MEDAN, Potretnusantara.id – Satu warga Medan terpaksa menahan sakit akibat tubuhnya tertusuk benda tajam oleh segerombolan gank motor, kejadian ini dialami di Jalan Kapten Muslim Medan saat puluhan gank motor beraksi.
Dua warga, yang saat itu sedang melintas untuk mencari makanan nasi goreng nyaris menjadi korban perampokan oleh gank motor tersebut Minggu, dini hari (20/6).
“Kejadiannya sekira pukul 02.30 WIB. Kami diserang komplotan gank motor. Ada sekitar tiga puluhan sepeda motor yang menyerang dengan membawa senjata tajam seperti klewang dan batu,” kata Jansen Napitupulu ST, Minggu (26/9).
Jansen warga Medan Barat ini mengatakan, dia bersama rekannya Dani ingin beli nasi goreng di Jalan Kapten Muslim, mereka melintas dari arah seberang Jalan Kapten Muslim Simpang Perkutut.
“Kami sebelumnya mau membeli nasi goreng. Tapi waktu mau pulang ke rumah, sekitar 5 menit menepi, tiba-tiba melintas gank motor,” tuturnya.
Karena takut terjadi hal yang tidak di inginkan, mereka membiarkan gank motor lewat agar tidak terganggu. Namun tidak disangka, justru para gank motor tersebut mendatangi mereka.
“Ada banyak sekali sepeda motor yang datang dan rata-rata berboncengan. Setengah dari rombongan itulah yang mendatangi kami,” lanjutnya.
Saat itu tambahnya, ia bersama rekannya dihampiri sekitar sepuluh orang kawannya gank motor. Mereka langsung menyerang dengan klewang. Dia berusaha mengelak karena mereka ada senjata klewang.
“Kami berhenti , teman saya Dani selamat,”katanya.
Namun saat itu dia mengalami nasib sial, dimana dirinya terjatuh ditimpa motornya.
“Tak tau saya sudah ditikam gank motor, karena ada orang menjerit para gank motorpun kabur. Ada darah bang, betul saya lihat darah dari perut kanan saya karena di klewang gank motor, ” kata Jansen
Melihat situasi ini, wargapun berdatangan, namun dirinya sudah tidak sadarkan diri.

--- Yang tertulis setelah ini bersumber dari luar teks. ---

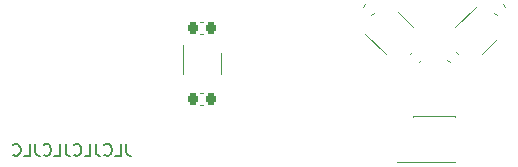
<source format=gbr>
%TF.GenerationSoftware,KiCad,Pcbnew,(6.0.8)*%
%TF.CreationDate,2022-11-08T14:12:11+01:00*%
%TF.ProjectId,Touchpad,546f7563-6870-4616-942e-6b696361645f,rev?*%
%TF.SameCoordinates,Original*%
%TF.FileFunction,Legend,Bot*%
%TF.FilePolarity,Positive*%
%FSLAX46Y46*%
G04 Gerber Fmt 4.6, Leading zero omitted, Abs format (unit mm)*
G04 Created by KiCad (PCBNEW (6.0.8)) date 2022-11-08 14:12:11*
%MOMM*%
%LPD*%
G01*
G04 APERTURE LIST*
G04 Aperture macros list*
%AMRoundRect*
0 Rectangle with rounded corners*
0 $1 Rounding radius*
0 $2 $3 $4 $5 $6 $7 $8 $9 X,Y pos of 4 corners*
0 Add a 4 corners polygon primitive as box body*
4,1,4,$2,$3,$4,$5,$6,$7,$8,$9,$2,$3,0*
0 Add four circle primitives for the rounded corners*
1,1,$1+$1,$2,$3*
1,1,$1+$1,$4,$5*
1,1,$1+$1,$6,$7*
1,1,$1+$1,$8,$9*
0 Add four rect primitives between the rounded corners*
20,1,$1+$1,$2,$3,$4,$5,0*
20,1,$1+$1,$4,$5,$6,$7,0*
20,1,$1+$1,$6,$7,$8,$9,0*
20,1,$1+$1,$8,$9,$2,$3,0*%
%AMRotRect*
0 Rectangle, with rotation*
0 The origin of the aperture is its center*
0 $1 length*
0 $2 width*
0 $3 Rotation angle, in degrees counterclockwise*
0 Add horizontal line*
21,1,$1,$2,0,0,$3*%
G04 Aperture macros list end*
%ADD10C,0.150000*%
%ADD11C,0.120000*%
%ADD12C,5.600000*%
%ADD13RoundRect,0.225000X0.225000X0.250000X-0.225000X0.250000X-0.225000X-0.250000X0.225000X-0.250000X0*%
%ADD14RoundRect,0.225000X0.017678X-0.335876X0.335876X-0.017678X-0.017678X0.335876X-0.335876X0.017678X0*%
%ADD15RotRect,1.060000X0.650000X225.000000*%
%ADD16RoundRect,0.225000X0.335876X0.017678X0.017678X0.335876X-0.335876X-0.017678X-0.017678X-0.335876X0*%
%ADD17R,0.650000X1.060000*%
%ADD18RoundRect,0.225000X-0.017678X0.335876X-0.335876X0.017678X0.017678X-0.335876X0.335876X-0.017678X0*%
%ADD19RotRect,1.060000X0.650000X315.000000*%
%ADD20R,2.400000X0.740000*%
G04 APERTURE END LIST*
D10*
X182269047Y-76552380D02*
X182269047Y-77266666D01*
X182316666Y-77409523D01*
X182411904Y-77504761D01*
X182554761Y-77552380D01*
X182650000Y-77552380D01*
X181316666Y-77552380D02*
X181792857Y-77552380D01*
X181792857Y-76552380D01*
X180411904Y-77457142D02*
X180459523Y-77504761D01*
X180602380Y-77552380D01*
X180697619Y-77552380D01*
X180840476Y-77504761D01*
X180935714Y-77409523D01*
X180983333Y-77314285D01*
X181030952Y-77123809D01*
X181030952Y-76980952D01*
X180983333Y-76790476D01*
X180935714Y-76695238D01*
X180840476Y-76600000D01*
X180697619Y-76552380D01*
X180602380Y-76552380D01*
X180459523Y-76600000D01*
X180411904Y-76647619D01*
X179697619Y-76552380D02*
X179697619Y-77266666D01*
X179745238Y-77409523D01*
X179840476Y-77504761D01*
X179983333Y-77552380D01*
X180078571Y-77552380D01*
X178745238Y-77552380D02*
X179221428Y-77552380D01*
X179221428Y-76552380D01*
X177840476Y-77457142D02*
X177888095Y-77504761D01*
X178030952Y-77552380D01*
X178126190Y-77552380D01*
X178269047Y-77504761D01*
X178364285Y-77409523D01*
X178411904Y-77314285D01*
X178459523Y-77123809D01*
X178459523Y-76980952D01*
X178411904Y-76790476D01*
X178364285Y-76695238D01*
X178269047Y-76600000D01*
X178126190Y-76552380D01*
X178030952Y-76552380D01*
X177888095Y-76600000D01*
X177840476Y-76647619D01*
X177126190Y-76552380D02*
X177126190Y-77266666D01*
X177173809Y-77409523D01*
X177269047Y-77504761D01*
X177411904Y-77552380D01*
X177507142Y-77552380D01*
X176173809Y-77552380D02*
X176650000Y-77552380D01*
X176650000Y-76552380D01*
X175269047Y-77457142D02*
X175316666Y-77504761D01*
X175459523Y-77552380D01*
X175554761Y-77552380D01*
X175697619Y-77504761D01*
X175792857Y-77409523D01*
X175840476Y-77314285D01*
X175888095Y-77123809D01*
X175888095Y-76980952D01*
X175840476Y-76790476D01*
X175792857Y-76695238D01*
X175697619Y-76600000D01*
X175554761Y-76552380D01*
X175459523Y-76552380D01*
X175316666Y-76600000D01*
X175269047Y-76647619D01*
X174554761Y-76552380D02*
X174554761Y-77266666D01*
X174602380Y-77409523D01*
X174697619Y-77504761D01*
X174840476Y-77552380D01*
X174935714Y-77552380D01*
X173602380Y-77552380D02*
X174078571Y-77552380D01*
X174078571Y-76552380D01*
X172697619Y-77457142D02*
X172745238Y-77504761D01*
X172888095Y-77552380D01*
X172983333Y-77552380D01*
X173126190Y-77504761D01*
X173221428Y-77409523D01*
X173269047Y-77314285D01*
X173316666Y-77123809D01*
X173316666Y-76980952D01*
X173269047Y-76790476D01*
X173221428Y-76695238D01*
X173126190Y-76600000D01*
X172983333Y-76552380D01*
X172888095Y-76552380D01*
X172745238Y-76600000D01*
X172697619Y-76647619D01*
D11*
%TO.C,C3*%
X188794625Y-67285000D02*
X188513465Y-67285000D01*
X188794625Y-66265000D02*
X188513465Y-66265000D01*
%TO.C,C2*%
X207011219Y-69660030D02*
X207210030Y-69461219D01*
X206289970Y-68938781D02*
X206488781Y-68739970D01*
%TO.C,U3*%
X210125162Y-66697954D02*
X211857574Y-64965543D01*
X213674838Y-67702046D02*
X212402046Y-68974838D01*
%TO.C,C4*%
X188794625Y-72265000D02*
X188513465Y-72265000D01*
X188794625Y-73285000D02*
X188513465Y-73285000D01*
%TO.C,C6*%
X209638781Y-69660030D02*
X209439970Y-69461219D01*
X210360030Y-68938781D02*
X210161219Y-68739970D01*
%TO.C,U2*%
X190264045Y-68875000D02*
X190264045Y-70675000D01*
X187044045Y-70675000D02*
X187044045Y-68225000D01*
%TO.C,C1*%
X202488781Y-64739970D02*
X202289970Y-64938781D01*
X203210030Y-65461219D02*
X203011219Y-65660030D01*
%TO.C,U1*%
X205252046Y-65425162D02*
X206524838Y-66697954D01*
X204247954Y-68974838D02*
X202515543Y-67242426D01*
%TO.C,J1*%
X206535000Y-78115000D02*
X210065000Y-78115000D01*
X210065000Y-74250000D02*
X210065000Y-74185000D01*
X206535000Y-78115000D02*
X206535000Y-78050000D01*
X206535000Y-74250000D02*
X206535000Y-74185000D01*
X206535000Y-74185000D02*
X210065000Y-74185000D01*
X205210000Y-78050000D02*
X206535000Y-78050000D01*
X210065000Y-78115000D02*
X210065000Y-78050000D01*
%TO.C,C5*%
X213638781Y-65660030D02*
X213439970Y-65461219D01*
X214360030Y-64938781D02*
X214161219Y-64739970D01*
%TD*%
%LPC*%
D12*
%TO.C,TP1*%
X201400000Y-71500000D02*
G75*
G03*
X201400000Y-71500000I-2700000J0D01*
G01*
%TD*%
D13*
%TO.C,C3*%
X189429045Y-66775000D03*
X187879045Y-66775000D03*
%TD*%
D14*
%TO.C,C2*%
X206201992Y-69748008D03*
X207298008Y-68651992D03*
%TD*%
D15*
%TO.C,U3*%
X212006066Y-65750431D03*
X212677817Y-66422183D03*
X213349569Y-67093934D03*
X211793934Y-68649569D03*
X211122183Y-67977817D03*
X210450431Y-67306066D03*
%TD*%
D13*
%TO.C,C4*%
X189429045Y-72775000D03*
X187879045Y-72775000D03*
%TD*%
D16*
%TO.C,C6*%
X210448008Y-69748008D03*
X209351992Y-68651992D03*
%TD*%
D17*
%TO.C,U2*%
X187704045Y-68675000D03*
X188654045Y-68675000D03*
X189604045Y-68675000D03*
X189604045Y-70875000D03*
X188654045Y-70875000D03*
X187704045Y-70875000D03*
%TD*%
D18*
%TO.C,C1*%
X203298008Y-64651992D03*
X202201992Y-65748008D03*
%TD*%
D19*
%TO.C,U1*%
X203300431Y-67093934D03*
X203972183Y-66422183D03*
X204643934Y-65750431D03*
X206199569Y-67306066D03*
X205527817Y-67977817D03*
X204856066Y-68649569D03*
%TD*%
D20*
%TO.C,J1*%
X206350000Y-77420000D03*
X210250000Y-77420000D03*
X206350000Y-76150000D03*
X210250000Y-76150000D03*
X206350000Y-74880000D03*
X210250000Y-74880000D03*
%TD*%
D16*
%TO.C,C5*%
X214448008Y-65748008D03*
X213351992Y-64651992D03*
%TD*%
M02*

</source>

“Saya dievakuasi ke RS Advent. RS Advent menolak memberikan pertolongan kalau tidak di Swab dulu, takut kelamaan habis darah saya dibawa ke Klinik Kasih Sayang guna mendapat pertolongan pertama agar saya selamat dari luka tikaman, syukurlah Tuhan masih melindungi saya dan Dani,” kata Jansen saat dikonfirmasi di rumahnya, Minggu pagi Pukul 09.30 WIB.
Jansen pun kemudian dibawa ke RS Materna untuk proses pengobatan medis secara intensif. Keluarga berharap hendaknya aparat penegak hukum serius dan fokus menjaga pengamanan agar kamtibmas kondusif.
“Kita akan membuat laporan ke Polsek Helvetia Medan,”kata salah satu pihak keluarga.